1st Department of Pathology and Experimental Cancer Research, Semmelweis University, Budapest, Hungary.
2nd Department of Pathology, Semmelweis University, Budapest, Hungary.
Pathol Oncol Res. 2021 May 3;27:1609802. doi: 10.3389/pore.2021.1609802. eCollection 2021.

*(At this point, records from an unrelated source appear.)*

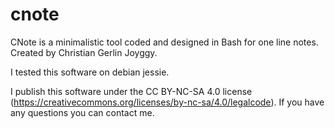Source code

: # cnote
CNote is a minimalistic tool coded and designed in Bash for one line notes.  Created by Christian Gerlin Joyggy.

I tested this software on debian jessie. 

I publish this software under the CC BY-NC-SA 4.0 license (https://creativecommons.org/licenses/by-nc-sa/4.0/legalcode).
If you have any questions you can contact me.
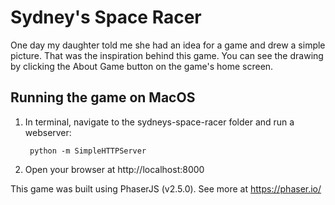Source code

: # Sydney's Space Racer

One day my daughter told me she had an idea for a game and drew a simple picture. That was the inspiration behind this game. You can see the drawing by clicking the About Game button on the game's home screen.

## Running the game on MacOS

1. In terminal, navigate to the sydneys-space-racer folder and run a webserver:

        python -m SimpleHTTPServer

2. Open your browser at http://localhost:8000

This game was built using PhaserJS (v2.5.0). See more at https://phaser.io/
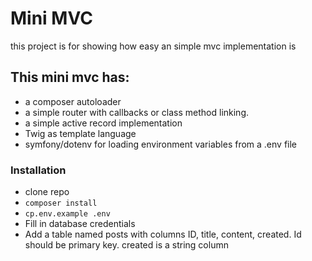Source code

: # Mini MVC
this project is for showing how easy an simple mvc implementation is


## This mini mvc has:
* a composer autoloader
* a simple router with callbacks or class method linking.
* a simple active record implementation
* Twig as template language
* symfony/dotenv for loading environment variables from a .env file


### Installation
* clone repo
* `composer install`
* `cp.env.example .env`
* Fill in database credentials
* Add a table named posts with columns ID, title, content, created. Id should be primary key. created is a string column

Cancer hypoxia, recognized as one of the most important hallmarks of cancer, affects gene expression, metabolism and ultimately tumor biology-related processes. Major causes of cancer hypoxia are deficient or inappropriate vascularization and systemic hypoxia of the patient (frequently induced by anemia), leading to a unique form of genetic reprogramming by hypoxia induced transcription factors (HIF). However, constitutive activation of oncogene-driven signaling pathways may also activate hypoxia signaling independently of oxygen supply. The consequences of HIF activation in tumors are the angiogenic phenotype, a novel metabolic profile and the immunosuppressive microenvironment. Cancer hypoxia and the induced adaptation mechanisms are two of the major causes of therapy resistance. Accordingly, it seems inevitable to combine various therapeutic modalities of cancer patients by existing anti-hypoxic agents such as anti-angiogenics, anti-anemia therapies or specific signaling pathway inhibitors. It is evident that there is an unmet need in cancer patients to develop targeted therapies of hypoxia to improve efficacies of various anti-cancer therapeutic modalities. The case has been opened recently due to the approval of the first-in-class HIF2α inhibitor.
癌症缺氧被认为是癌症最重要的特征之一,它影响基因表达、代谢,并最终影响肿瘤生物学相关过程。癌症缺氧的主要原因是血管生成不足或不当以及患者的系统性缺氧(常由贫血引起),导致缺氧诱导转录因子(HIF)的独特形式的基因重编程。然而,癌基因驱动的信号通路的组成性激活也可能独立于氧供应激活缺氧信号。HIF 激活在肿瘤中的后果是血管生成表型、新的代谢特征和免疫抑制的微环境。癌症缺氧和诱导的适应机制是治疗耐药性的两个主要原因。因此,通过现有的抗缺氧药物(如抗血管生成剂、抗贫血治疗或特定信号通路抑制剂)联合癌症患者的各种治疗方法似乎是不可避免的。显然,癌症患者需要开发针对缺氧的靶向治疗方法来提高各种抗癌治疗方法的疗效。由于批准了首个 HIF2α 抑制剂,这个案例最近已经得到解决。